Al cittadino può essere difficile parlare di ontologie, far capire a cosa servono, nella fattispecie nella pubblica amministrazione, nuova e inaspettata miniera di estrazione di conoscenza con uso di tecniche di intelligenza artificiale.
Ma è oggi quanto mai necessario, se non parlare di ontologie, perlomeno capirle, conoscerne il senso. Stiamo assistendo ad un accumulo esponenziale di informazioni e se prima ad una causa corrispondeva uno ed un solo effetto oggi una piccola perturbazione delle nostre azioni crea una serie di effetti a catena di cui non sempre siamo padroni. Pensiamo ad un (apparente) innocuo “tap” sul nostro smartphone, un gesto semplice e rapido che in realtà, ogni volta che lo facciamo, genera delle conseguenze, sull’app o sul portale che stiamo utilizzando, e quindi dati. I dati sono il vero nuovo petrolio del XXI secolo e data la loro gigantesca mole abbiamo il dovere di ordinarli, di incasellarli, di “taggarli” con etichette che ci permetteranno il loro recupero e la loro lettura in futuro, quando finiranno nell’immenso calderone della rete. Le ontologie servono essenzialmente a catalogare dati, anzi, fanno di più: danno ai dati una semantica, un senso. Danno ai dati una voce, la possibilità cioè di far dire a loro di che informazione si fanno carico, di che contenuto si fanno ospiti. Organizzare, strutturare, e gerarchizzare i dati è oggi un compito quanto mai necessario per riuscire a non perdere la bussola nel mare del web. Il web semantico fa proprio questo, e le ontologie, come vedremo di seguito, sono un ottimo alleato per riuscire nell’intento.

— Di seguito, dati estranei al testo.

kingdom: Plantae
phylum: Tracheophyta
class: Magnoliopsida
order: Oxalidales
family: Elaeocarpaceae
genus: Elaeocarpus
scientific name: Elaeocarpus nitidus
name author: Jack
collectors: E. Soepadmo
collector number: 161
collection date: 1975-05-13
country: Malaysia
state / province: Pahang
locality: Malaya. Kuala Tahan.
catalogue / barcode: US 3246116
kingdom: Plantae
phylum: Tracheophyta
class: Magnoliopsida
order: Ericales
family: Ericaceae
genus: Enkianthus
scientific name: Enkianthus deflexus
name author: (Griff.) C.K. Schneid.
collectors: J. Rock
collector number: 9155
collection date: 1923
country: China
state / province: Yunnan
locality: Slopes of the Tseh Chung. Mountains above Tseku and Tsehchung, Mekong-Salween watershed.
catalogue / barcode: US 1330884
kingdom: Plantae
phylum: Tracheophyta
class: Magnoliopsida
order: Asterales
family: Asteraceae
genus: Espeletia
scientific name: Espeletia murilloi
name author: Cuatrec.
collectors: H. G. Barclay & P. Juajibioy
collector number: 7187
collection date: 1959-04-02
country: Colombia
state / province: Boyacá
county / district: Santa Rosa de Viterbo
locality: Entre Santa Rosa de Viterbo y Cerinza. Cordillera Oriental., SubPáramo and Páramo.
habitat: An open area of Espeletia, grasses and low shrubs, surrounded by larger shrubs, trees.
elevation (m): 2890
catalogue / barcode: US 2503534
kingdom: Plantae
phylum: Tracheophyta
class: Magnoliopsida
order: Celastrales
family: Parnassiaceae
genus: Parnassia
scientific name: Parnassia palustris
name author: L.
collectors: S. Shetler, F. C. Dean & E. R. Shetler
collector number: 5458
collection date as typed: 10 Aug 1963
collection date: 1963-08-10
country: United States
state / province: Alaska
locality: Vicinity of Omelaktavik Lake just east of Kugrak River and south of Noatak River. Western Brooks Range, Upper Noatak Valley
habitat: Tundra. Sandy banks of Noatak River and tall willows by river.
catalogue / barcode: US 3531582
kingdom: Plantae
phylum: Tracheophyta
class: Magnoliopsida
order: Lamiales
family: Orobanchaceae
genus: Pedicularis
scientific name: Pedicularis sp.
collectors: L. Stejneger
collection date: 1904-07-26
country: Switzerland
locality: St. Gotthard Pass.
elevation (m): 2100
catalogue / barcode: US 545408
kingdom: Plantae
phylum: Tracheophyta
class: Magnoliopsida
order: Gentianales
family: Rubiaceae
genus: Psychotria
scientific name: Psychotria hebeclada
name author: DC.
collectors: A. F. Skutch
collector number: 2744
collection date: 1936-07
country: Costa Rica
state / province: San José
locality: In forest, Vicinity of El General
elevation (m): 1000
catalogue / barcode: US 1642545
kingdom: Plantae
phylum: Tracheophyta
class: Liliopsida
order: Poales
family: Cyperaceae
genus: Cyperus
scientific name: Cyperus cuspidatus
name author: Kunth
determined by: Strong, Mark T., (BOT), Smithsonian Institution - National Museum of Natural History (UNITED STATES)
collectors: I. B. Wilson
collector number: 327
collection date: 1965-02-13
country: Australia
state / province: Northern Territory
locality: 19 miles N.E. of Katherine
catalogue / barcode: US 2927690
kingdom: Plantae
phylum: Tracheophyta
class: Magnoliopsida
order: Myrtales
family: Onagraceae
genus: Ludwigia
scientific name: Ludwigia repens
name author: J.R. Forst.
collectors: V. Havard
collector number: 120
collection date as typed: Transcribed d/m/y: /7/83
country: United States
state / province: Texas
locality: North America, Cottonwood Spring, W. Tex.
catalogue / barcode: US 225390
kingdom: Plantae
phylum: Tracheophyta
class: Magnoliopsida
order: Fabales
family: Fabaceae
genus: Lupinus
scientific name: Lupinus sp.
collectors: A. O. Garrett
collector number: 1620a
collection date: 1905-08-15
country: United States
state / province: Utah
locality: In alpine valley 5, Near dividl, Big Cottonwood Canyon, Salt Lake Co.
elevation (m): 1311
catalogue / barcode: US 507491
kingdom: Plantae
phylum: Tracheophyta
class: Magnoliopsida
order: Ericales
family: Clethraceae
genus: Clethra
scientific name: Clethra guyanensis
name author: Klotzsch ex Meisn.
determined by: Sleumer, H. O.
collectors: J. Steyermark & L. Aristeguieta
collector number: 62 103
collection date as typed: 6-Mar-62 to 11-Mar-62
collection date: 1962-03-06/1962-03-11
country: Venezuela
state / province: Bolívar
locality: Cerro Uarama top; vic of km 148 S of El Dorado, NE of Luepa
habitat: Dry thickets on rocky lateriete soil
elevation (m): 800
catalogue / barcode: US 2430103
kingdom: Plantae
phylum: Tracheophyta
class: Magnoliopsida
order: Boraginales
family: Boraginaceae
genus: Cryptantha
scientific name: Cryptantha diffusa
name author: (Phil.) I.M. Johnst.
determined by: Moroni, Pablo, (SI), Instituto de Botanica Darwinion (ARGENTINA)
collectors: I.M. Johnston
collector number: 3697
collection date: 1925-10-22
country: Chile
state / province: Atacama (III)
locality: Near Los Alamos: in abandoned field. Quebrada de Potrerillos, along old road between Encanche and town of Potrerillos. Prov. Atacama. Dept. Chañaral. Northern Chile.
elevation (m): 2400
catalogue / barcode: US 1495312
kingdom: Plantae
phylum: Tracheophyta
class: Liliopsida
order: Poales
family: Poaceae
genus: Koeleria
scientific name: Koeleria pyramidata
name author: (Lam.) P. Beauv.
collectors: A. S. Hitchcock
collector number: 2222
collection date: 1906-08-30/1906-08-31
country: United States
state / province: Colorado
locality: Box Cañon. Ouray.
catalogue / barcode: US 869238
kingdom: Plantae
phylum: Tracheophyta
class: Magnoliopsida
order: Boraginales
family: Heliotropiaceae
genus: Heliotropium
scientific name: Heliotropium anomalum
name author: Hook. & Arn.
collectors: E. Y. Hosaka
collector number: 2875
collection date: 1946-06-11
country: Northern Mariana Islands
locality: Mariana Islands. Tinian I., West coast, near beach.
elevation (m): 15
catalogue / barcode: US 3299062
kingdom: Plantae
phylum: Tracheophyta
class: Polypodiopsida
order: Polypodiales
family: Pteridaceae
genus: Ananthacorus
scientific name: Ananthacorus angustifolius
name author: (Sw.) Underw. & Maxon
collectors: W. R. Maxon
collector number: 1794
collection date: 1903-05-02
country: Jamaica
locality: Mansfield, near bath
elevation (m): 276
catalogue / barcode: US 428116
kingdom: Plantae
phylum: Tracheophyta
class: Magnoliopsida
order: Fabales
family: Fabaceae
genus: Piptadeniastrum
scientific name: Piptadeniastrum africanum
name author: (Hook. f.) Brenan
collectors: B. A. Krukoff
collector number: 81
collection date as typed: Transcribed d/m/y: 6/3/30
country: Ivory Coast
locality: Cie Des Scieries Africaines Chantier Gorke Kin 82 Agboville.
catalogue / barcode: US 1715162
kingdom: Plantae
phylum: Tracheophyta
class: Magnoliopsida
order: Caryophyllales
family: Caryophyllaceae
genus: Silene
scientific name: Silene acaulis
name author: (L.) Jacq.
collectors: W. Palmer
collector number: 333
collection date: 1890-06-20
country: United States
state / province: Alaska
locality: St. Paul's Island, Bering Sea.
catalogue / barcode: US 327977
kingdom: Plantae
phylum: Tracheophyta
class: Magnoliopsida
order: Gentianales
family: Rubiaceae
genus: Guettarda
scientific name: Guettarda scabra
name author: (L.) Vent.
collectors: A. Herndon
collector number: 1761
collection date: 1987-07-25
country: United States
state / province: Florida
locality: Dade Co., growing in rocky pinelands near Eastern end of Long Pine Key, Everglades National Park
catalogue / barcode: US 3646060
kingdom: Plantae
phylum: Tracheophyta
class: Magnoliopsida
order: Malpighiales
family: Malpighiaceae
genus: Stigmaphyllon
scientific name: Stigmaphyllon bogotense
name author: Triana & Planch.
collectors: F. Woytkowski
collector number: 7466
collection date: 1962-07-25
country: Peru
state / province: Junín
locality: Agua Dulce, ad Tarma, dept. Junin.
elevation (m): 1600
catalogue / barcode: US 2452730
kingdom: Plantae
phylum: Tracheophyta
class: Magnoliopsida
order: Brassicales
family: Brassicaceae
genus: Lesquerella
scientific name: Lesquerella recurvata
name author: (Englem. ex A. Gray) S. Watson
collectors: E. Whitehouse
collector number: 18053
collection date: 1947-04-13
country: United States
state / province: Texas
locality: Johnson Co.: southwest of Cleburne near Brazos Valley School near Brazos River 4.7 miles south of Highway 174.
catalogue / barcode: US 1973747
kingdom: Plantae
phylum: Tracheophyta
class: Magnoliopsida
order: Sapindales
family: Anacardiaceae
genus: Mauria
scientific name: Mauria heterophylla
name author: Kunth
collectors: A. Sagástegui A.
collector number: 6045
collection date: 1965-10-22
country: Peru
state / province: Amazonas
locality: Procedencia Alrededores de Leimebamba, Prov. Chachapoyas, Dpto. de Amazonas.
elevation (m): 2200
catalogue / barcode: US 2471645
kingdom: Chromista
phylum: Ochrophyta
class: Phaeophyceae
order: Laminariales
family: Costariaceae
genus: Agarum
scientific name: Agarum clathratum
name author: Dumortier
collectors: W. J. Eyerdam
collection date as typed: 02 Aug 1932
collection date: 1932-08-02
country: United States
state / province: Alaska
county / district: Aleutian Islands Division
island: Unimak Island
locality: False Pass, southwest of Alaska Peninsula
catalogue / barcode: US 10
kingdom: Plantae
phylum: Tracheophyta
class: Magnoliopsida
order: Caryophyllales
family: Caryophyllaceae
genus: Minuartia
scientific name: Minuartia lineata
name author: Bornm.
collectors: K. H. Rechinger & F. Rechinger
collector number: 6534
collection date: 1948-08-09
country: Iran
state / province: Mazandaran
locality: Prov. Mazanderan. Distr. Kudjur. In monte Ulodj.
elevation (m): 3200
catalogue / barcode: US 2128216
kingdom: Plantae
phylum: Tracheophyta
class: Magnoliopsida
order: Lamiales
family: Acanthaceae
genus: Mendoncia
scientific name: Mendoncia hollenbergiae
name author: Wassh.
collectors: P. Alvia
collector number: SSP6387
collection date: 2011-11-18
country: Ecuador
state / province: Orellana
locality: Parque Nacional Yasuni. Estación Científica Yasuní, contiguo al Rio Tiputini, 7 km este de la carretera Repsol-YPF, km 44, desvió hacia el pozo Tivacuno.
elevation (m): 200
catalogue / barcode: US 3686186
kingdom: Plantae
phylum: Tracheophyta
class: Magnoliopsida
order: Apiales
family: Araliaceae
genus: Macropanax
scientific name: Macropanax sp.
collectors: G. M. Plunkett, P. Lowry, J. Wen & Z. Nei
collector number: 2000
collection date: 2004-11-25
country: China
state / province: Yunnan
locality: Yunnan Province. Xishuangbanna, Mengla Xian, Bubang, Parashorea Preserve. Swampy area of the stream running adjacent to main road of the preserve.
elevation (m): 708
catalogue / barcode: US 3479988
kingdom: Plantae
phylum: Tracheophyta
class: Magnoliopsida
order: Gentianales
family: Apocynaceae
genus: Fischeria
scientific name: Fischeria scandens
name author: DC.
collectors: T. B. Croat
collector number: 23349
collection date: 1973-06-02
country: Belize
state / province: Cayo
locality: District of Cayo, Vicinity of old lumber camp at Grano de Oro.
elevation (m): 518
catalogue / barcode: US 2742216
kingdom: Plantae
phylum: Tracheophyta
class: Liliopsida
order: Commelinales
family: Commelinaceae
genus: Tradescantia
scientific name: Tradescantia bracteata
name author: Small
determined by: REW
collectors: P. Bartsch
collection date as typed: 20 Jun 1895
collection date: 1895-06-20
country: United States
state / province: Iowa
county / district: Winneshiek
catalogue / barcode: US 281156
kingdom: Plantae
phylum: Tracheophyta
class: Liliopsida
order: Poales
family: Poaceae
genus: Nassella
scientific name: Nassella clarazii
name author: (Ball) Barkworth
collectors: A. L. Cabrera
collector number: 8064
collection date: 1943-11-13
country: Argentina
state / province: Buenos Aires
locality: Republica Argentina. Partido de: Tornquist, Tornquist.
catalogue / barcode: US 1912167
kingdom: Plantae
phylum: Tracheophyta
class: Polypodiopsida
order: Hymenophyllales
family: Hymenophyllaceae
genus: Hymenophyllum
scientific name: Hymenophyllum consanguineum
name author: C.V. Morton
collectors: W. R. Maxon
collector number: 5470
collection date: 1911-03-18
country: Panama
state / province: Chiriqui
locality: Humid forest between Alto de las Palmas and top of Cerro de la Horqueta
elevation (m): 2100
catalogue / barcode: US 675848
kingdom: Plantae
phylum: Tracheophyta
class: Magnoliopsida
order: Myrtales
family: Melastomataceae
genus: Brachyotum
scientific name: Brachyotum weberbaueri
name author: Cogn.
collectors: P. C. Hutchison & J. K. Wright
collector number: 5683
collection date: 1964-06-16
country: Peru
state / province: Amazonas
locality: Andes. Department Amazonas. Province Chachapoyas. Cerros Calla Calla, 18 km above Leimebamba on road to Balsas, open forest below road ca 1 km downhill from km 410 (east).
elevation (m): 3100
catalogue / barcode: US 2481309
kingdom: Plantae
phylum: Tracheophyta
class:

Nel caso che descriviamo, il cittadino può arrivare a comprendere la conoscenza nascosta nei dati e nei processi della pubblica amministrazione, vedendola rappresentata graficamente, disegnata.
Capita di dover, e volere, estrarre conoscenza dai dati e dai loro descrittori, ossia i metadati.
Necessita di doverlo fare partendo “dal basso”, ispirandosi a concetti un po’ astratti.
Il tutto somiglia forse ad una pesca in mare aperto: con delle buone esche si possono ottenere buoni risultati.
Parliamo di dati aperti, di open data, di strutture dati piatte, che più piatte non si può: tabelle excel, i famigerati files csv, ovvero file testuali con righe di dati, ed ogni riga costituita da campi separati da un carattere convenzionale, il più delle volte il punto e virgola.
Un amico (Fabio Galgani) ti da una mano e ti crea un tool generico che scarica tutti i csv, da dati.gov.it, che rispondono ad un certo criterio di ricerca, ad esempio “rifiuti”.
Si estraggono dati nel mondo open che trattino di rifiuti, classificati nella tematica ambiente, si parte da un determinato input.
Ogni famigerato file csv viene accasato in un database access.
Per ciascun file si crea una scheda che contenga i nomi e le descrizioni di tabelle e campi.
I valori alfanumerici dei campi diventano a loro volta nomi campi (dati e non solo metadati, istanze e non solo classi), ad esempio se voglio estrarre conoscenza dall’attributo colore, mi interessano anche i suoi valori discreti: bianco, rosso, verde, e via dicendo, partendo perché no dai colori della bandiera italiana…
Ogni scheda metadati ottenuta viene trattata da un tool (che lo scrivente ha realizzato insieme e grazie a Carlo Batini e Manuel Garasi) che genera file di testo che sono frammenti di ontologie (entità e loro astrazioni, relazioni, attributi).
Le suite di frammenti per ogni inferenza diventano input del web service di Cristiano Longo che le traduce in owl, un formato ontologico ricco, e ulteriormente arricchibile. Ecco il web service.
Ogni owl viene disegnata: il disegno della conoscenza ne esalta la potenza espressiva.
Ecco un esempio a corredo della pesca dei concetti per la tematica ambiente rifiuti.
Ulteriori esperimenti sono in corso con ontologie standard europee raccomandate dal W3C, in particolare un sottoinsieme di una ontologia che descrive i servizi pubblici, per estrarre dal basso i concetti sinora trattati ad esempio sempre nel campo dei rifiuti.
Con questi metodi e tools, e con vari tipi di ontologie, è sempre possibile, e più fruttuoso, estrarre conoscenza dalle strutture operazionali delle basi dati, strutture meno piatte e maggiormente relazionate: con un esempio, non solo conoscenza estratta da singoli acini di uva, ma da interi grappoli.